**Task inputs**
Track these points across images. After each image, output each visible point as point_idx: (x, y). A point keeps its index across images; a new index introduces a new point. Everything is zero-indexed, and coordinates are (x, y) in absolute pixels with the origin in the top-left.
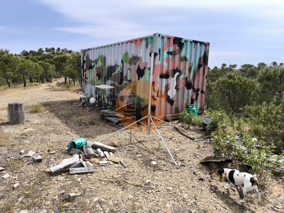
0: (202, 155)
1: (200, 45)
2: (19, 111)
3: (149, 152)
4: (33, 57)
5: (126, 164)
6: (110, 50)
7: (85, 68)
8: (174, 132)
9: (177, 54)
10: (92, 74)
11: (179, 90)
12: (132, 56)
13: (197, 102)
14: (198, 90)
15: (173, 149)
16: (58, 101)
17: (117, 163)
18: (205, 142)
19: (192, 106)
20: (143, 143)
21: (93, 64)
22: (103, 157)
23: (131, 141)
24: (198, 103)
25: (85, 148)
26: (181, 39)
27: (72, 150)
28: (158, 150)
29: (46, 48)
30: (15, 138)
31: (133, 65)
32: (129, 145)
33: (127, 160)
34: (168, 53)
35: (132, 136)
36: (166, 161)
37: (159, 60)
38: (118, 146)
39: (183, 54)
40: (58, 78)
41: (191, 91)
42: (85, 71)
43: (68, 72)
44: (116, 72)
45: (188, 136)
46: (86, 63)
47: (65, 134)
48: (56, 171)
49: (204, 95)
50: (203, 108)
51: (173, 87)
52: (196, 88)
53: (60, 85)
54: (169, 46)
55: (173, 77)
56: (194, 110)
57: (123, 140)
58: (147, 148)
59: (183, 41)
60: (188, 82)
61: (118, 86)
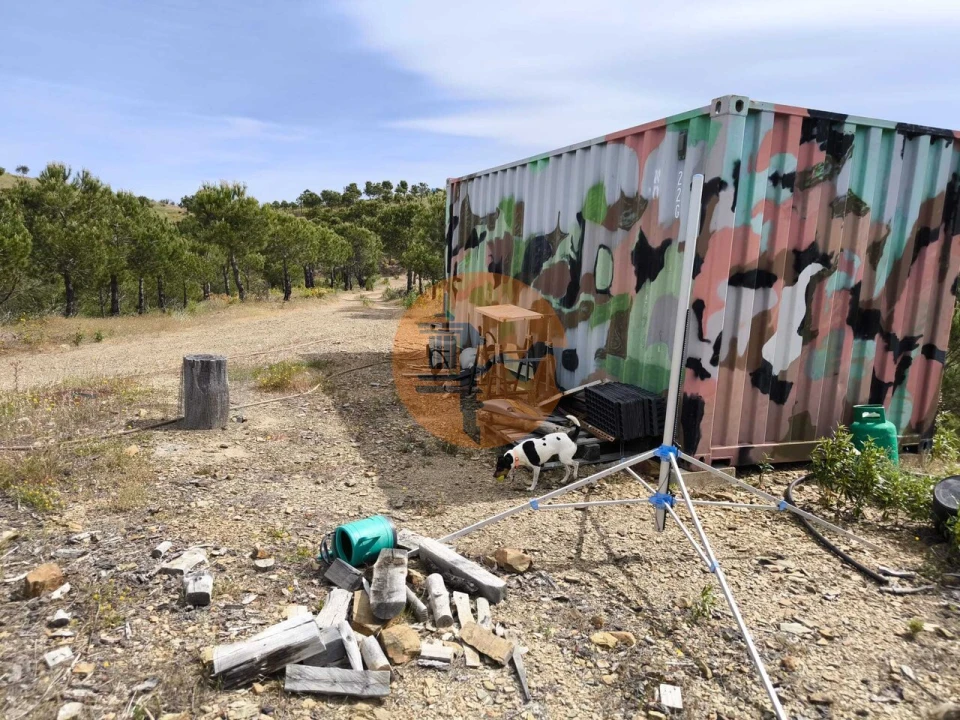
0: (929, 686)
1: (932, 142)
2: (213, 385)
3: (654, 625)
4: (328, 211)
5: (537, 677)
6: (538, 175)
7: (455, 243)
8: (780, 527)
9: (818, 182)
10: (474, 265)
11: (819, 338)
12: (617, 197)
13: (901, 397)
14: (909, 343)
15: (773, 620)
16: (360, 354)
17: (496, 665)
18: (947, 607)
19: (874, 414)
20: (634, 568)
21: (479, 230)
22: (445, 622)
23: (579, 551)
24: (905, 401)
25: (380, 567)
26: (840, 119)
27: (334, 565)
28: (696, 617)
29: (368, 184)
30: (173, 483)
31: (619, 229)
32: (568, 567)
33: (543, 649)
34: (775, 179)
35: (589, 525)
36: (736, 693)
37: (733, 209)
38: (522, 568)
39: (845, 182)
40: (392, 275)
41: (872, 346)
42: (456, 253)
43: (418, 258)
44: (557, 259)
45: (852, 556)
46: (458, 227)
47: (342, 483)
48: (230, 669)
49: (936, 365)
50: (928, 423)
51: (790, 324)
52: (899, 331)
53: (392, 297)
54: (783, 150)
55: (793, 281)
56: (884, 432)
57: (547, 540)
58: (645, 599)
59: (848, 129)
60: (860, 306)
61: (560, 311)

**Required action**
A verbatim copy of every entry above, with no pictures, is the expected output.

**Solution below**
Track these points across images. After each image, output each visible point as point_idx: (x, y). A point keeps its index across images; a new index introduces a new point. Everything is zero-indexed, and coordinates are (x, y) in absolute pixels with the origin in the top-left.
0: (202, 155)
1: (200, 45)
2: (19, 111)
3: (149, 152)
4: (33, 57)
5: (126, 164)
6: (110, 50)
7: (85, 68)
8: (174, 132)
9: (177, 54)
10: (92, 74)
11: (179, 90)
12: (132, 56)
13: (197, 102)
14: (198, 90)
15: (173, 149)
16: (58, 101)
17: (117, 163)
18: (205, 142)
19: (192, 106)
20: (143, 143)
21: (93, 64)
22: (103, 157)
23: (131, 141)
24: (198, 103)
25: (85, 148)
26: (181, 39)
27: (72, 150)
28: (158, 150)
29: (46, 48)
30: (15, 138)
31: (133, 65)
32: (129, 145)
33: (127, 160)
34: (168, 53)
35: (132, 136)
36: (166, 161)
37: (159, 60)
38: (118, 146)
39: (183, 54)
40: (58, 78)
41: (191, 91)
42: (85, 71)
43: (68, 72)
44: (116, 72)
45: (188, 136)
46: (86, 63)
47: (65, 134)
48: (56, 171)
49: (204, 95)
50: (203, 108)
51: (173, 87)
52: (196, 88)
53: (60, 85)
54: (169, 46)
55: (173, 77)
56: (194, 110)
57: (123, 140)
58: (147, 148)
59: (183, 41)
60: (188, 82)
61: (118, 86)
0: (929, 686)
1: (932, 142)
2: (213, 385)
3: (654, 625)
4: (328, 211)
5: (537, 677)
6: (538, 175)
7: (455, 243)
8: (780, 527)
9: (818, 182)
10: (474, 265)
11: (819, 338)
12: (617, 197)
13: (901, 397)
14: (909, 343)
15: (773, 620)
16: (360, 354)
17: (496, 665)
18: (947, 607)
19: (874, 414)
20: (634, 568)
21: (479, 230)
22: (445, 622)
23: (579, 551)
24: (905, 401)
25: (380, 567)
26: (840, 119)
27: (334, 565)
28: (696, 617)
29: (368, 184)
30: (173, 483)
31: (619, 229)
32: (568, 567)
33: (543, 649)
34: (775, 179)
35: (589, 525)
36: (736, 693)
37: (733, 209)
38: (522, 568)
39: (845, 182)
40: (392, 275)
41: (872, 346)
42: (456, 253)
43: (418, 258)
44: (557, 259)
45: (852, 556)
46: (458, 227)
47: (342, 483)
48: (230, 669)
49: (936, 365)
50: (928, 423)
51: (790, 324)
52: (899, 331)
53: (392, 297)
54: (783, 150)
55: (793, 281)
56: (884, 432)
57: (547, 540)
58: (645, 599)
59: (848, 129)
60: (860, 306)
61: (560, 311)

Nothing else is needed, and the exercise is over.